▸ **Task requirements**
Your output must consist of the records printed verbatim, with the pictures excluded.

*** Opening Extracted records ***

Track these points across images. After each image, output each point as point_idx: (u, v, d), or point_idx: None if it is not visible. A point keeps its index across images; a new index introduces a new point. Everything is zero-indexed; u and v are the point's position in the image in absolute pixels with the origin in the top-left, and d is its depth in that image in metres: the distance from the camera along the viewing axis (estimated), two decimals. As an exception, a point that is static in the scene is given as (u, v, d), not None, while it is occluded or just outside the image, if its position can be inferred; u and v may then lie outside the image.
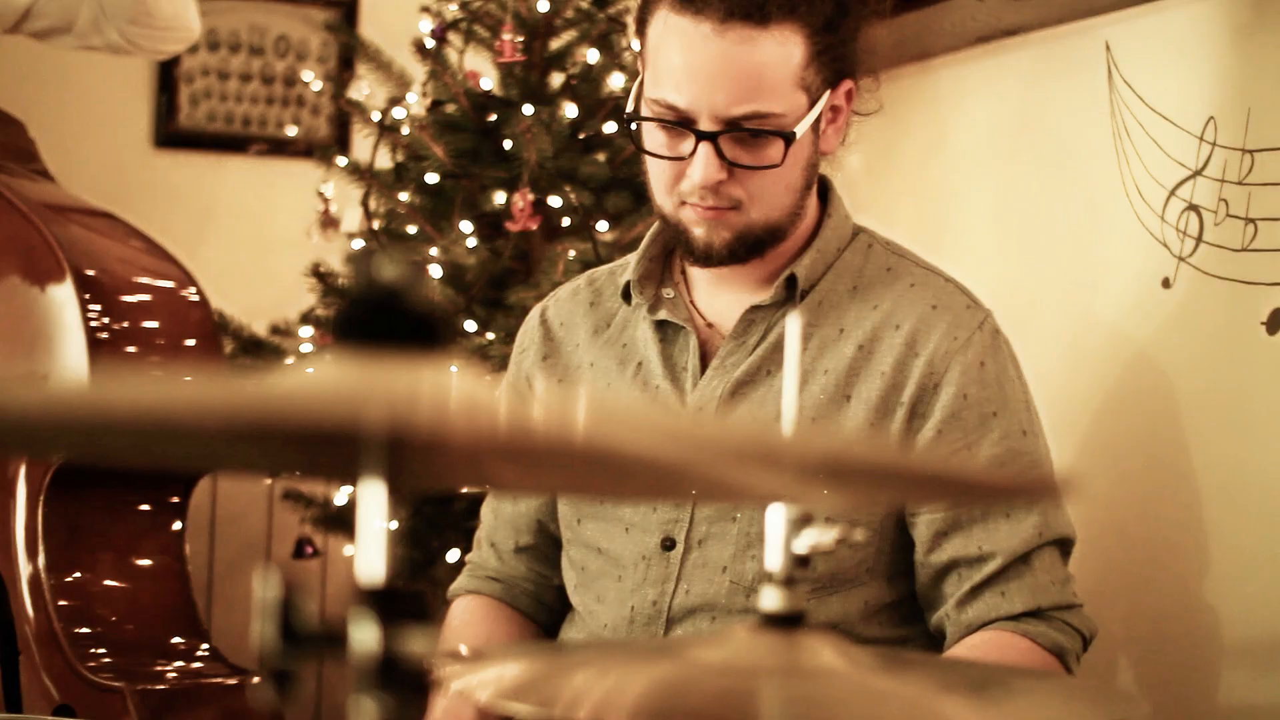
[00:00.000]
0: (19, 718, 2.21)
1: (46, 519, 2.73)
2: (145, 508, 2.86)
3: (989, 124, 2.82)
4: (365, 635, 0.77)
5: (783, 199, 1.93)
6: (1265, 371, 2.18)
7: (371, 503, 0.79)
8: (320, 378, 0.70)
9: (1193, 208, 2.31)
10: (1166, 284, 2.34)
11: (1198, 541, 2.30)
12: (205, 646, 2.84)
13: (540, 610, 2.16)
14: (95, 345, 2.68)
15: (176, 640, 2.83)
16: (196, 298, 2.87)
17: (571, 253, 3.01)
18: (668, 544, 1.96)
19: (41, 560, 2.71)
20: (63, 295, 2.72)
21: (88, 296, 2.71)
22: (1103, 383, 2.49)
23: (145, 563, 2.86)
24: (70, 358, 2.70)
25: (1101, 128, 2.49)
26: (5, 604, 2.72)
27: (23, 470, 2.73)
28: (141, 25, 2.96)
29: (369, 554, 0.79)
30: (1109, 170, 2.47)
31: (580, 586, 2.06)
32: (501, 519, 2.17)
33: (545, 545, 2.15)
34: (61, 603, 2.70)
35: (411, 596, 0.77)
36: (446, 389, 0.73)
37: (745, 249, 1.94)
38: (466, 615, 2.14)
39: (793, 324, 1.12)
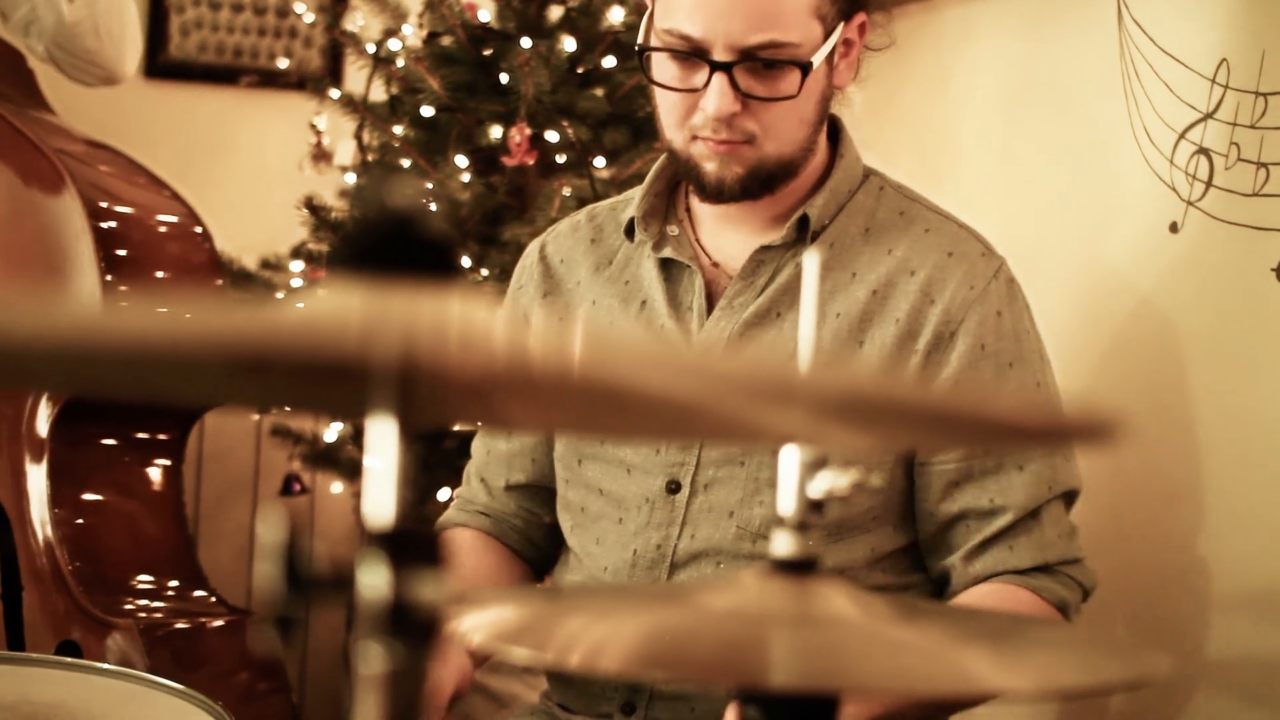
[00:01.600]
0: (22, 655, 2.19)
1: (52, 454, 2.72)
2: (146, 445, 2.85)
3: (994, 65, 2.77)
4: (374, 579, 0.73)
5: (796, 133, 1.90)
6: (1275, 320, 2.15)
7: (380, 440, 0.75)
8: (329, 306, 0.66)
9: (1203, 151, 2.27)
10: (1174, 229, 2.30)
11: (1196, 493, 2.28)
12: (201, 584, 2.85)
13: (529, 548, 2.14)
14: (106, 276, 2.67)
15: (174, 577, 2.83)
16: (200, 231, 2.87)
17: (567, 189, 2.98)
18: (673, 487, 1.93)
19: (46, 495, 2.70)
20: (75, 225, 2.70)
21: (99, 227, 2.70)
22: (1106, 329, 2.45)
23: (146, 500, 2.86)
24: (82, 288, 2.69)
25: (1110, 69, 2.44)
26: (10, 539, 2.72)
27: (29, 406, 2.71)
28: (64, 50, 2.94)
29: (377, 494, 0.75)
30: (1117, 113, 2.42)
31: (578, 528, 2.03)
32: (494, 455, 2.14)
33: (537, 484, 2.12)
34: (65, 538, 2.69)
35: (423, 539, 0.74)
36: (460, 319, 0.69)
37: (758, 184, 1.90)
38: (454, 547, 2.11)
39: (810, 262, 1.08)
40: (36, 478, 2.72)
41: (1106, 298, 2.45)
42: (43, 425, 2.73)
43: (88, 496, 2.78)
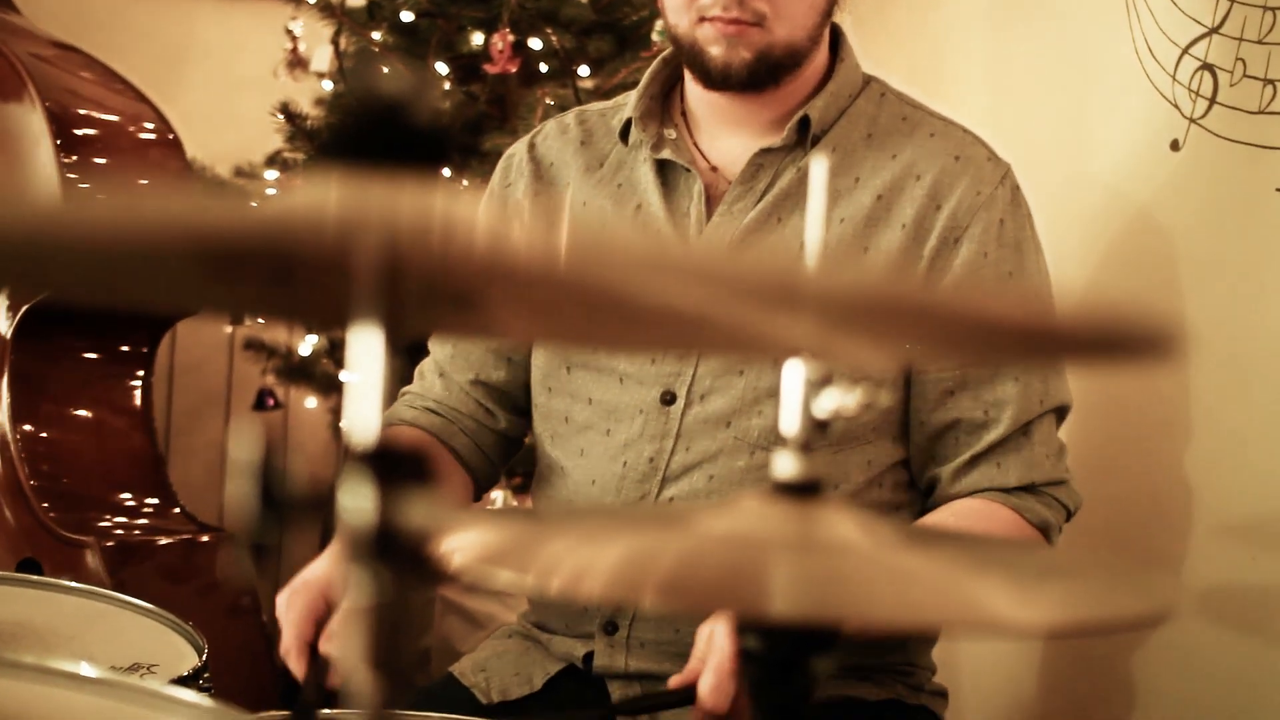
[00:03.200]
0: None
1: (14, 366, 2.65)
2: (112, 357, 2.80)
3: (990, -25, 2.70)
4: (356, 500, 0.67)
5: (806, 18, 1.87)
6: (1278, 241, 2.10)
7: (362, 351, 0.69)
8: (307, 199, 0.60)
9: (1207, 67, 2.21)
10: (1175, 146, 2.24)
11: (1185, 417, 2.24)
12: (170, 500, 2.80)
13: (474, 455, 2.05)
14: (66, 182, 2.60)
15: (142, 494, 2.78)
16: (171, 138, 2.81)
17: (550, 99, 2.92)
18: (667, 398, 1.88)
19: (6, 408, 2.64)
20: (34, 129, 2.64)
21: (61, 132, 2.63)
22: (1098, 244, 2.40)
23: (111, 414, 2.81)
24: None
25: (1111, -21, 2.38)
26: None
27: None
28: None
29: (360, 409, 0.69)
30: (1117, 25, 2.36)
31: (559, 438, 1.97)
32: (462, 350, 2.06)
33: (504, 384, 2.05)
34: (27, 453, 2.64)
35: (407, 457, 0.68)
36: (447, 211, 0.62)
37: (765, 71, 1.86)
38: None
39: (818, 166, 1.02)
40: (-2, 388, 2.66)
41: (1102, 215, 2.39)
42: (4, 334, 2.67)
43: (51, 408, 2.73)
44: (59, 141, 2.63)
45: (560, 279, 0.70)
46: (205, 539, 2.72)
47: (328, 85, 3.22)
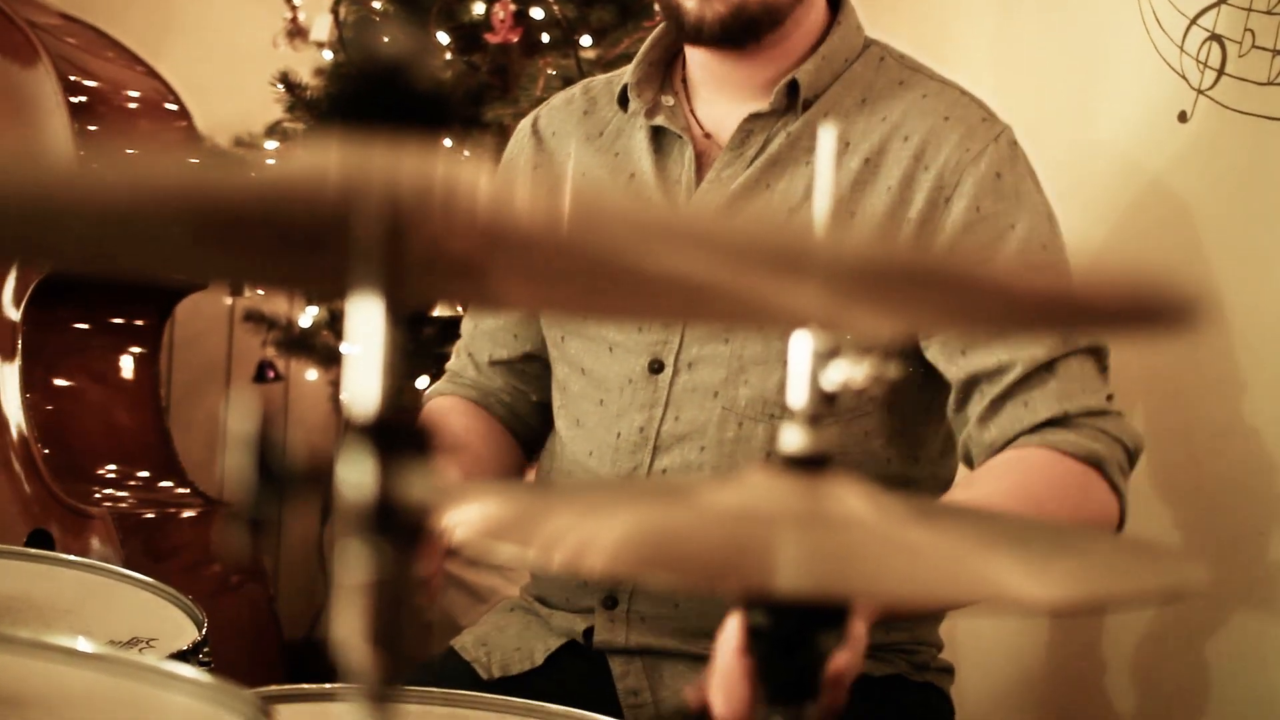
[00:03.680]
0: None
1: (25, 338, 2.66)
2: (121, 330, 2.80)
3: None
4: (355, 473, 0.66)
5: None
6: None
7: (362, 321, 0.67)
8: (307, 161, 0.58)
9: (1215, 38, 2.19)
10: (1183, 118, 2.22)
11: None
12: (179, 474, 2.80)
13: (517, 423, 2.07)
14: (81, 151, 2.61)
15: (152, 467, 2.79)
16: (177, 108, 2.80)
17: (552, 69, 2.90)
18: (655, 366, 1.86)
19: (18, 381, 2.64)
20: (50, 100, 2.63)
21: (73, 102, 2.63)
22: (1106, 216, 2.38)
23: (121, 387, 2.81)
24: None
25: (1119, -51, 2.36)
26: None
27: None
28: None
29: (359, 381, 0.67)
30: (1126, -4, 2.34)
31: (562, 408, 1.97)
32: (481, 330, 2.09)
33: (521, 359, 2.06)
34: (38, 424, 2.64)
35: (408, 430, 0.66)
36: (448, 176, 0.61)
37: (740, 27, 1.82)
38: (442, 409, 2.05)
39: (826, 135, 1.00)
40: (8, 362, 2.66)
41: (1110, 187, 2.37)
42: (13, 310, 2.67)
43: (61, 382, 2.74)
44: (71, 111, 2.63)
45: (562, 245, 0.69)
46: (207, 511, 2.72)
47: (328, 55, 3.20)
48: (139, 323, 2.83)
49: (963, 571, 0.92)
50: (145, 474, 2.77)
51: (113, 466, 2.75)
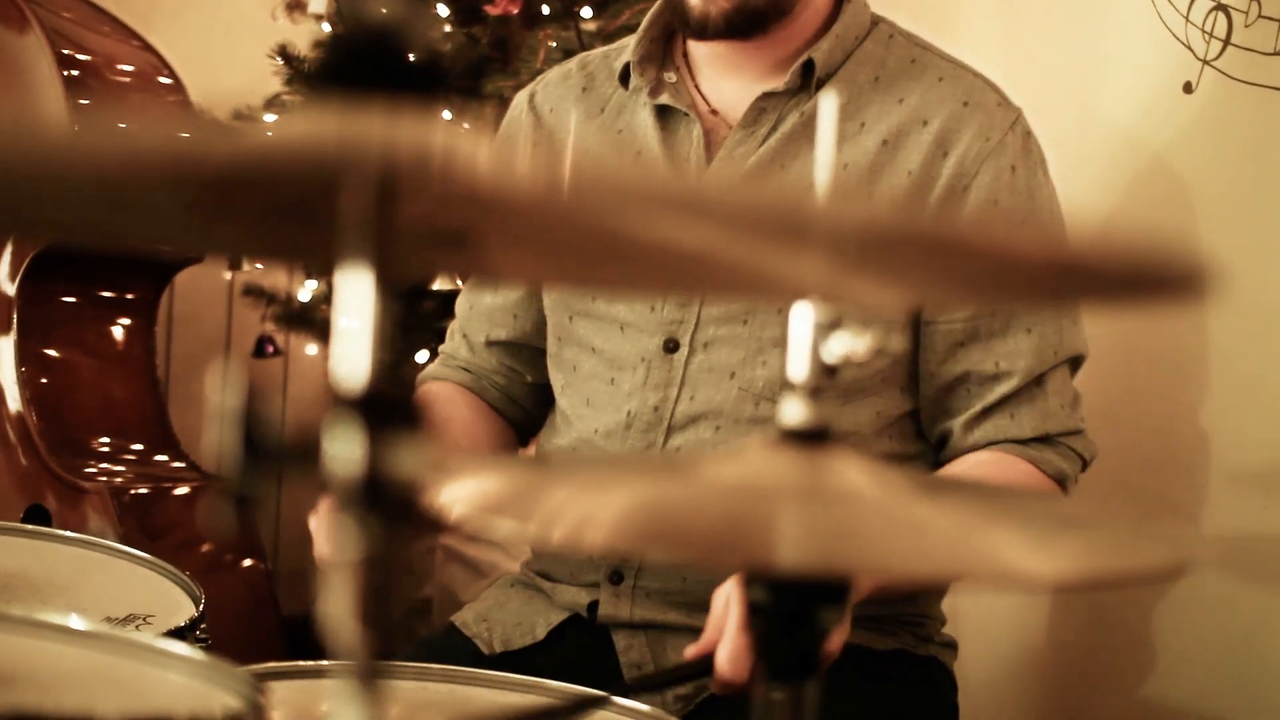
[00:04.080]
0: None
1: (20, 312, 2.65)
2: (117, 304, 2.79)
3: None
4: (343, 448, 0.64)
5: None
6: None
7: (353, 293, 0.66)
8: (299, 129, 0.57)
9: (1221, 8, 2.17)
10: (1188, 89, 2.20)
11: (1201, 363, 2.20)
12: (177, 450, 2.79)
13: (511, 406, 2.06)
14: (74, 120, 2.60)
15: (149, 442, 2.78)
16: (171, 81, 2.79)
17: (553, 41, 2.89)
18: (670, 346, 1.85)
19: (14, 354, 2.63)
20: (43, 72, 2.62)
21: (66, 75, 2.62)
22: (1110, 188, 2.36)
23: (117, 361, 2.81)
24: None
25: (1124, -85, 2.33)
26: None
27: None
28: None
29: (348, 352, 0.66)
30: (1130, -35, 2.32)
31: (569, 388, 1.95)
32: (478, 309, 2.07)
33: (520, 340, 2.04)
34: (33, 398, 2.63)
35: (399, 404, 0.65)
36: (443, 143, 0.59)
37: (745, 20, 1.82)
38: (433, 396, 2.04)
39: (827, 103, 0.99)
40: (3, 336, 2.65)
41: (1114, 159, 2.35)
42: (8, 284, 2.66)
43: (57, 355, 2.73)
44: (67, 85, 2.62)
45: (561, 215, 0.67)
46: (205, 486, 2.72)
47: (326, 27, 3.19)
48: (133, 296, 2.82)
49: (965, 547, 0.91)
50: (140, 447, 2.76)
51: (107, 440, 2.74)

*** Closing Extracted records ***

▸ **Problem solution**
Track these points across images. After each image, output each point as point_idx: (u, v, d), or point_idx: None if it is not visible. A point keeps its index across images; a new index introduces a new point. Everything is zero-indexed; u and v are the point's position in the image in absolute pixels with the origin in the top-left, and d is its depth in that image in metres: the distance from the camera along the viewing axis (estimated), two decimals. As an exception, a point that is static in the scene is given as (u, v, d), not None, while it is occluded or just outside the image, if its position can be inferred; u and v may then lie outside the image.
[00:00.000]
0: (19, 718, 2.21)
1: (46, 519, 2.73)
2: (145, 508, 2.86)
3: (989, 124, 2.82)
4: (365, 635, 0.77)
5: (783, 199, 1.93)
6: (1265, 371, 2.18)
7: (371, 503, 0.79)
8: (320, 378, 0.70)
9: (1193, 208, 2.31)
10: (1166, 284, 2.34)
11: (1198, 541, 2.30)
12: (205, 646, 2.84)
13: (540, 610, 2.16)
14: (95, 345, 2.68)
15: (176, 640, 2.83)
16: (196, 298, 2.87)
17: (571, 253, 3.01)
18: (668, 544, 1.96)
19: (41, 560, 2.71)
20: (63, 295, 2.72)
21: (88, 296, 2.71)
22: (1103, 383, 2.49)
23: (145, 563, 2.86)
24: (70, 358, 2.70)
25: (1101, 128, 2.49)
26: (5, 604, 2.72)
27: (23, 470, 2.73)
28: (141, 25, 2.96)
29: (369, 554, 0.79)
30: (1109, 170, 2.47)
31: (580, 586, 2.06)
32: (501, 519, 2.17)
33: (545, 545, 2.15)
34: (61, 603, 2.70)
35: (411, 596, 0.77)
36: (446, 389, 0.73)
37: (745, 249, 1.94)
38: (466, 615, 2.14)
39: (793, 324, 1.12)
[00:01.600]
0: (22, 655, 2.19)
1: (52, 454, 2.72)
2: (146, 445, 2.85)
3: (994, 65, 2.77)
4: (374, 579, 0.73)
5: (796, 133, 1.90)
6: (1275, 320, 2.15)
7: (380, 440, 0.75)
8: (329, 306, 0.66)
9: (1203, 151, 2.27)
10: (1174, 229, 2.30)
11: (1196, 493, 2.28)
12: (201, 584, 2.85)
13: (529, 548, 2.14)
14: (106, 276, 2.67)
15: (174, 577, 2.83)
16: (200, 231, 2.87)
17: (567, 189, 2.98)
18: (673, 487, 1.93)
19: (46, 495, 2.70)
20: (75, 225, 2.70)
21: (99, 227, 2.70)
22: (1106, 329, 2.45)
23: (146, 500, 2.86)
24: (82, 288, 2.69)
25: (1110, 69, 2.44)
26: (10, 539, 2.72)
27: (29, 406, 2.71)
28: (64, 50, 2.94)
29: (377, 494, 0.75)
30: (1117, 113, 2.42)
31: (578, 528, 2.03)
32: (494, 455, 2.14)
33: (537, 484, 2.12)
34: (65, 538, 2.69)
35: (423, 539, 0.74)
36: (460, 319, 0.69)
37: (758, 184, 1.90)
38: (454, 547, 2.11)
39: (810, 262, 1.08)
40: (36, 478, 2.72)
41: (1106, 298, 2.45)
42: (43, 425, 2.73)
43: (88, 496, 2.78)
[00:03.200]
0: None
1: (14, 366, 2.65)
2: (112, 357, 2.80)
3: (990, -25, 2.70)
4: (356, 500, 0.67)
5: (806, 18, 1.87)
6: (1278, 241, 2.10)
7: (362, 351, 0.69)
8: (307, 199, 0.60)
9: (1207, 67, 2.21)
10: (1175, 146, 2.24)
11: (1185, 417, 2.24)
12: (170, 500, 2.80)
13: (474, 455, 2.05)
14: (66, 182, 2.60)
15: (142, 494, 2.78)
16: (171, 138, 2.81)
17: (550, 99, 2.92)
18: (667, 398, 1.88)
19: (6, 408, 2.64)
20: (34, 129, 2.64)
21: (61, 132, 2.63)
22: (1098, 244, 2.40)
23: (111, 414, 2.81)
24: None
25: (1111, -21, 2.38)
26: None
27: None
28: None
29: (360, 409, 0.69)
30: (1117, 25, 2.36)
31: (559, 438, 1.97)
32: (462, 350, 2.06)
33: (504, 384, 2.05)
34: (27, 453, 2.64)
35: (407, 457, 0.68)
36: (447, 211, 0.62)
37: (765, 71, 1.86)
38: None
39: (818, 166, 1.02)
40: (-2, 388, 2.66)
41: (1102, 215, 2.39)
42: (4, 334, 2.67)
43: (51, 408, 2.73)
44: (59, 141, 2.63)
45: (560, 279, 0.70)
46: (205, 539, 2.72)
47: (328, 85, 3.22)
[00:03.680]
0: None
1: (25, 338, 2.66)
2: (121, 330, 2.80)
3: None
4: (355, 473, 0.66)
5: None
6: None
7: (362, 321, 0.67)
8: (307, 161, 0.58)
9: (1215, 38, 2.19)
10: (1183, 118, 2.22)
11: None
12: (179, 474, 2.80)
13: (517, 423, 2.07)
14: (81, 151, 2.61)
15: (152, 467, 2.79)
16: (177, 108, 2.80)
17: (552, 69, 2.90)
18: (655, 366, 1.86)
19: (18, 381, 2.64)
20: (50, 100, 2.63)
21: (73, 102, 2.63)
22: (1106, 216, 2.38)
23: (121, 387, 2.81)
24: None
25: (1119, -51, 2.36)
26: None
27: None
28: None
29: (359, 381, 0.67)
30: (1126, -4, 2.34)
31: (562, 408, 1.97)
32: (481, 330, 2.09)
33: (521, 359, 2.06)
34: (38, 424, 2.64)
35: (408, 430, 0.66)
36: (448, 176, 0.61)
37: (740, 27, 1.82)
38: (442, 409, 2.05)
39: (826, 135, 1.00)
40: (8, 362, 2.66)
41: (1110, 187, 2.37)
42: (13, 310, 2.67)
43: (61, 382, 2.74)
44: (71, 111, 2.63)
45: (562, 245, 0.69)
46: (207, 511, 2.72)
47: (328, 55, 3.20)
48: (139, 323, 2.83)
49: (963, 571, 0.92)
50: (145, 474, 2.77)
51: (113, 466, 2.75)
[00:04.080]
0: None
1: (20, 312, 2.65)
2: (117, 304, 2.79)
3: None
4: (343, 448, 0.64)
5: None
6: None
7: (353, 293, 0.66)
8: (299, 129, 0.57)
9: (1221, 8, 2.17)
10: (1188, 89, 2.20)
11: (1201, 363, 2.20)
12: (177, 450, 2.79)
13: (511, 406, 2.06)
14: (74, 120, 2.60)
15: (149, 442, 2.78)
16: (171, 81, 2.79)
17: (553, 41, 2.89)
18: (670, 346, 1.85)
19: (14, 354, 2.63)
20: (43, 72, 2.62)
21: (66, 75, 2.62)
22: (1110, 188, 2.36)
23: (117, 361, 2.81)
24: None
25: (1124, -85, 2.33)
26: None
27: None
28: None
29: (348, 352, 0.66)
30: (1130, -35, 2.32)
31: (569, 388, 1.95)
32: (478, 309, 2.07)
33: (520, 340, 2.04)
34: (33, 398, 2.63)
35: (399, 404, 0.65)
36: (443, 143, 0.59)
37: (745, 20, 1.82)
38: (433, 396, 2.04)
39: (827, 103, 0.99)
40: (3, 336, 2.65)
41: (1114, 159, 2.35)
42: (8, 284, 2.66)
43: (57, 355, 2.73)
44: (67, 85, 2.62)
45: (561, 215, 0.67)
46: (205, 486, 2.72)
47: (326, 27, 3.19)
48: (133, 296, 2.82)
49: (965, 547, 0.91)
50: (140, 447, 2.76)
51: (107, 440, 2.74)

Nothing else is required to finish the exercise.